Kafka console consumer ERROR "Offset commit failed on partition"

Yeming Huang picture Yeming Huang · May 2, 2018 · Viewed 27.2k times · Source

I am using a kafka-console-consumer to probe a kafka topic.

Intermittently, I am getting this error message, followed by 2 warnings:

[2018-05-01 18:14:38,888] ERROR [Consumer clientId=consumer-1, groupId=console-consumer-56648] Offset commit failed on partition my-topic-0 at offset 444: The coordinator is not aware of this member. (org.apache.kafka.clients.consumer.internals.ConsumerCoordinator)

[2018-05-01 18:14:38,888] WARN [Consumer clientId=consumer-1, groupId=console-consumer-56648] Asynchronous auto-commit of offsets {my-topic-0=OffsetAndMetadata{offset=444, metadata=''}} failed: Commit cannot be completed since the group has already rebalanced and assigned the partitions to another member. This means that the time between subsequent calls to poll() was longer than the configured max.poll.interval.ms, which typically implies that the poll loop is spending too much time message processing. You can address this either by increasing the session timeout or by reducing the maximum size of batches returned in poll() with max.poll.records. (org.apache.kafka.clients.consumer.internals.ConsumerCoordinator)

[2018-05-01 18:14:38,888] WARN [Consumer clientId=consumer-1, groupId=console-consumer-56648] Synchronous auto-commit of offsets {my-topic-0=OffsetAndMetadata{offset=447, metadata=''}} failed: Commit cannot be completed since the group has already rebalanced and assigned the partitions to another member. This means that the time between subsequent calls to poll() was longer than the configured max.poll.interval.ms, which typically implies that the poll loop is spending too much time message processing. You can address this either by increasing the session timeout or by reducing the maximum size of batches returned in poll() with max.poll.records. (org.apache.kafka.clients.consumer.internals.ConsumerCoordinator)

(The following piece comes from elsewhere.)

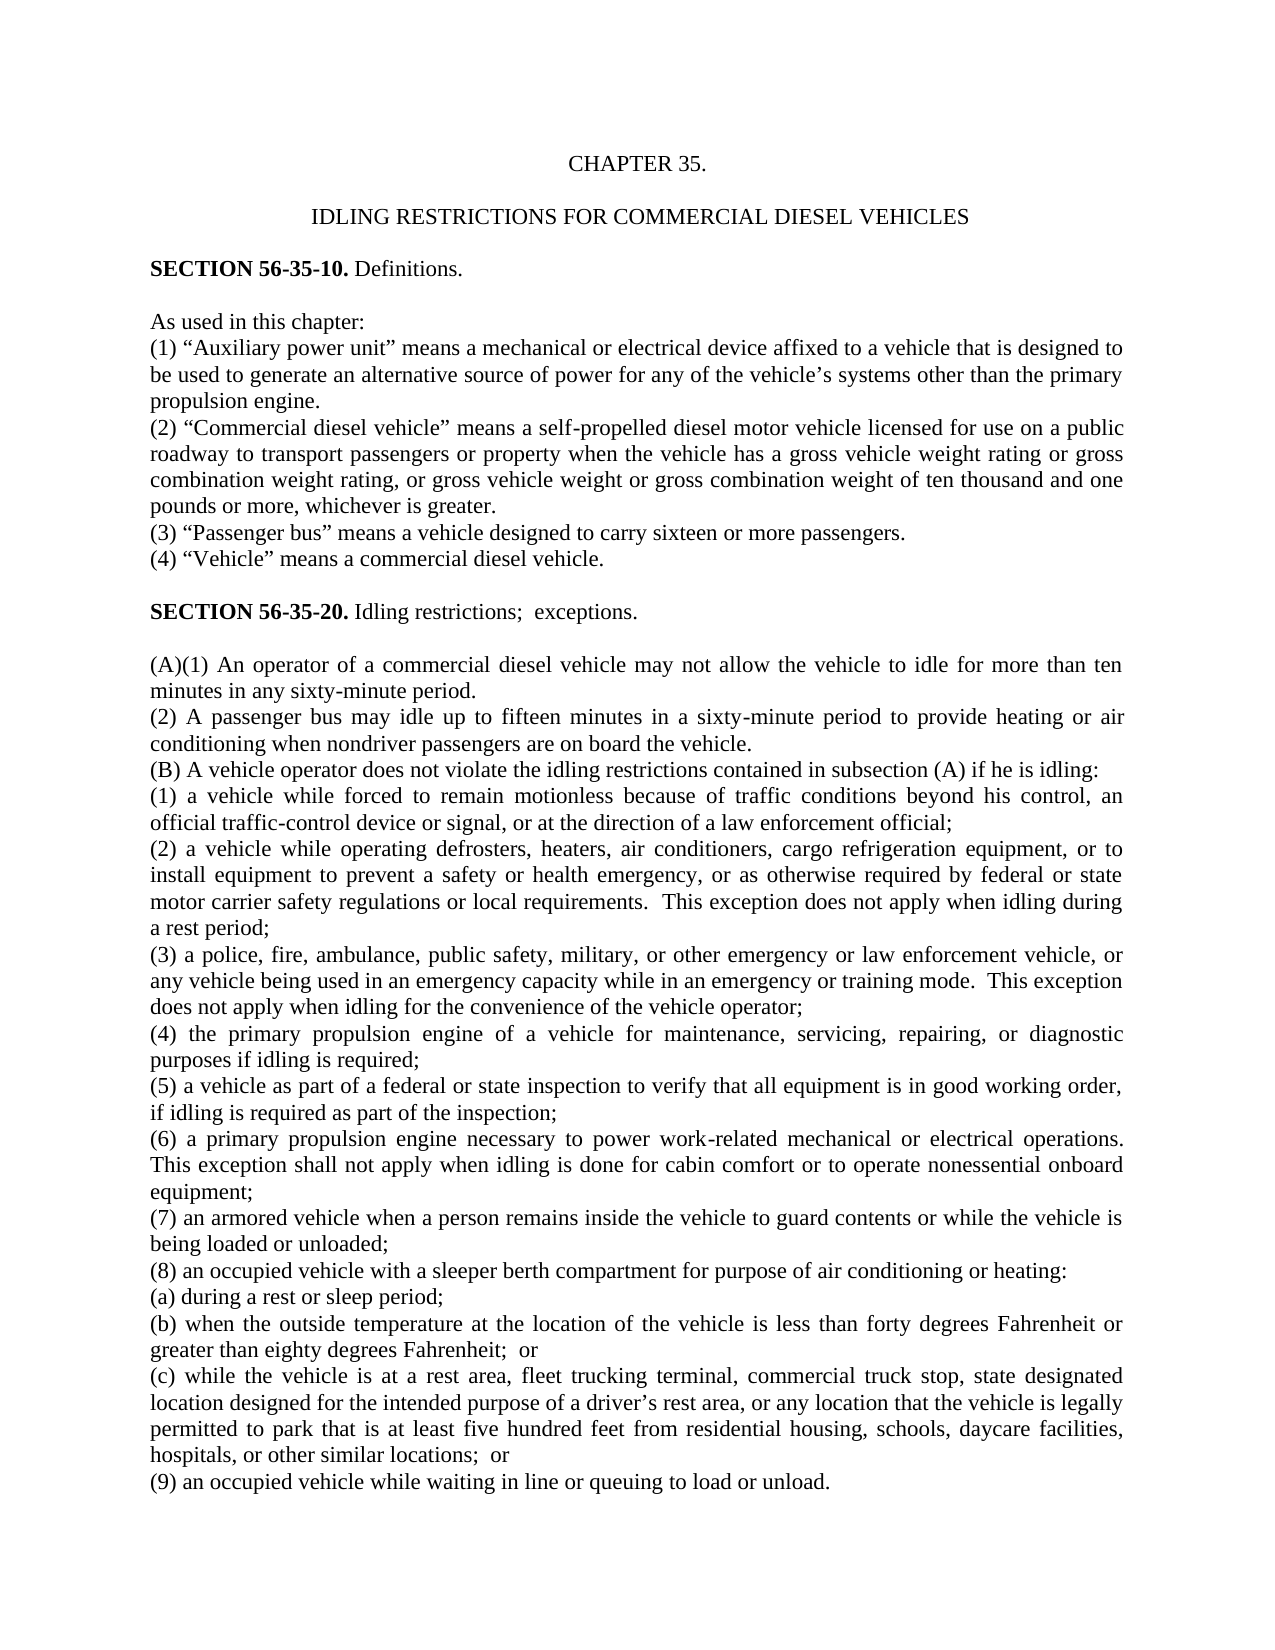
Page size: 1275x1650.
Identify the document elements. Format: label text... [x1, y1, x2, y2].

It suggested in the warn logs that:

This means that the time between subsequent calls to poll() was longer than the configured max.poll.interval.ms, which typically implies that the poll loop is spending too much time message processing. You can address this either by increasing the session timeout or by reducing the maximum size of batches returned in poll() with max.poll.records.

So, I either need to increase max.poll.interval.ms or decrease max.poll.records.

Please advise what would be the implication of each method, and which one is preferred on a different situation?

Answer

Nathan Walther picture Nathan Walther · Jul 6, 2018

If you increase max.poll.interval.ms that says “it’s ok to spend time processing a large batch of records” and you’ll gain throughput if you can process larger batches more efficiently than smaller ones.

To decrease max.poll.records says ”take fewer records so there’s enough time to process them” and would favor latency over throughput.

Also consider that both are configured fine, but something else is causing performance issues within your poll loop. I would explore that first before changing configuration so you don’t mask a bigger problem.